Quello che una volta si chiamava training qualcuno lo soprannomina “Zlataning”, scherzando: corde, pesi, piegamenti, palla medica e via dicendo. Ogni epoca di Zlatan è caratterizzata da un tipo di allenamento specifico per evitare sovraccarichi: il corpo cambia e con esso la frequenza e la tipologia delle preparazioni e degli esercizi. Poi a 40 anni inoltrati torna pure la convocazione in Nazionale svedese dopo aver saltato – causa infortunio – l’Europeo 2020 disputatosi nell’estate 2021. Se non avesse perseguito rigidamente questo credo non si avvicinerebbe ai quei calciatori immortali, quei rari “highlander” che attraversano i decenni.
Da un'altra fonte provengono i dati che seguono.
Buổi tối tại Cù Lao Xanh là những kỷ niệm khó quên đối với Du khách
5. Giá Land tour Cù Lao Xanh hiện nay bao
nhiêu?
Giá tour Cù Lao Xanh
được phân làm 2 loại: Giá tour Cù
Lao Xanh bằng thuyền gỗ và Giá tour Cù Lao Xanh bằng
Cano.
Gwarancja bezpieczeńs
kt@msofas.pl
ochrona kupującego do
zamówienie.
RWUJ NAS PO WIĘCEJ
Partendo dalla fine degli anni ’90 con il Malmö e andando avanti, tra Ajax, Juventus, Inter, Barcellona, Milan, Paris Saint-Germain, Manchester United, LA Galaxy e poi ancora i rossoneri con cui, nel 2020, raggiunge un altro record – all’età di 38 anni – con il gol realizzato a Cagliari l’11 gennaio: può dire di aver giocato e segnato ufficialmente in quattro decenni, e aggiungiamo pure che ha praticamente sempre inciso in ogni squadra in cui è approdato. Come può un essere umano in uno sport così deteriorante come il calcio, continuare a essere lì, in alto? Lo racconta lui stesso in molte interviste: “Non sono il tipo che vado in giro tutto soddisfatto.

Quasi in ogni momento penso ai miei errori e alle cose buone che ho fatto, perciò cosa devo migliorare? Non rimango mai veramente soddisfatto”. Lavorare il triplo ed essere sempre insoddisfatti, non è detto che basti per diventare un campione immortale, ma nel caso di Zlatan ha fatto molto.